Objectives To assess diagnostic and therapeutic delays in RA in Catalonia (Spain) and their relationship with patient’s access to specialized healthcare units.
Methods We carried out a cross-sectional epidemiological survey in 19 Catalonian Rheumatology Centres. Ten consecutive patients newly diagnosed with RA (according to physician criteria) during 2009 and 2010 were recruited from each centre. Together with demographic and clinical variables, several parameters related to diagnostic delay were recorded: 1) Time from first symptom to first rheumatologist appointment, 2) Referral time from General Practitioner (GP) evaluation to first rheumatologist appointment, 3) Time from first symptom onset to final RA diagnosis, 4) Time from first symptom to first DMARD started. The presence/absence of specialized healthcare units was evaluated in all centres: 1) Early arthritis units (EAU), 2) RA Units (RAU), 3) Rapid/preferential programming for RA, 4) Referral algorithms from GPs 5) Primary care (PC) rheumatology units (RUPC) and 6) Primary care rheumatology advisory programme (RAPPC).

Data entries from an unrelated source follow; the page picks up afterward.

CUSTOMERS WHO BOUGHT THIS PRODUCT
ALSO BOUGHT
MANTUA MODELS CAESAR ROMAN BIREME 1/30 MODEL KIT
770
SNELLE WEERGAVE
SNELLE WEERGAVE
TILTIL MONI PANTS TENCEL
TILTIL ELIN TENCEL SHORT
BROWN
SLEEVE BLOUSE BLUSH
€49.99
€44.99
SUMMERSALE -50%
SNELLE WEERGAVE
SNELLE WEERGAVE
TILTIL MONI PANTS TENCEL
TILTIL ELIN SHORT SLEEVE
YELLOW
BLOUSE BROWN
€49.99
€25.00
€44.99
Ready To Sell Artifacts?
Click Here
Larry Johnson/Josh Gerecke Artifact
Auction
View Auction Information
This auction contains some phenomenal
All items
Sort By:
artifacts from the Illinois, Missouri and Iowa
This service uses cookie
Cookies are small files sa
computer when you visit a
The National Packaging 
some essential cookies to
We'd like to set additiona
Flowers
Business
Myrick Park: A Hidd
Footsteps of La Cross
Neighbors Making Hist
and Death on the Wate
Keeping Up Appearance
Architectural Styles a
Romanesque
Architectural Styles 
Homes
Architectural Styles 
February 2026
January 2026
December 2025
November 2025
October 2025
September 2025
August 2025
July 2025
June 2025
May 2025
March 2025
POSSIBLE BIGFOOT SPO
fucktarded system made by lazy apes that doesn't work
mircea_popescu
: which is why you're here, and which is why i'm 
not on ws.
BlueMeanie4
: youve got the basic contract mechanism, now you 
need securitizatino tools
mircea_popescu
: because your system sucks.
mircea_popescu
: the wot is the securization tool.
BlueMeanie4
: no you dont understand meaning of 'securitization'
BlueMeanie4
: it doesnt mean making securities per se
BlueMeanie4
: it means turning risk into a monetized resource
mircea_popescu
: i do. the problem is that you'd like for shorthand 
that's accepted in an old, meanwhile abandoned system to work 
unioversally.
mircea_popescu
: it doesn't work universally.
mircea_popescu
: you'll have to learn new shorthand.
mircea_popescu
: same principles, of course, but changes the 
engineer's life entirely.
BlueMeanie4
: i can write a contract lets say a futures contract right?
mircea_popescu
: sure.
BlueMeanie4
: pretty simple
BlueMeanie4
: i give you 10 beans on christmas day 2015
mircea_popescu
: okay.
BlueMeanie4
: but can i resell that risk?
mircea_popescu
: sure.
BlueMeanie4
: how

Results 183 patients (51M/132F) were included. Mean age 52.7±14 years, mean disease duration 27.3±20 months. Mean delays from the first symptom were; to first rheumatology appointment 10.2±12.7 months, to final RA diagnosis 11.3±13.2 months, and first DMARD 11.1±12.8 months. 34.4% of patients had access to an EAU, 37.2% to an RA unit, 66.1% were evaluated through rapid appointment programming and 31.1% through GP referral algorithms. RUPC and RAPPC were available for 61.7% and 31.7% of patients, respectively. Time from first symptom to first DMARD was associated with EAU (8.4±10.5 vs 12.6±13.7 without EAU, p=0.015) and there was a trend to significance for PC rheumatology units (9.1±10.3 vs. 12.1±13.7, p=0.056), but there was no association with RA units, rapid appointment programming, PC rheumatology advisory or referral algorithms from GP. EAU were associated with a shorter delay from first symptom to first rheumatology appointment (7.5±10 vs. 11.6±13.7; p=0.016) and to the final RA diagnosis (8.8±11.4 vs 12.6±13.7; p=0.046). RUPC and RAPPC were associated with a shorter time between both first symptom and first GP evaluation and time to final RA diagnosis. Preferential appointment programming and referral algorithms from GP were not associated with significant differences in delays.
Conclusions The mean delay from symptom onset to RA diagnosis or initiation of the first DMARD in Catalonia was 11 months. Patient’s access to specialized units, especially early arthritis units, can improve early diagnosis and treatment of RA.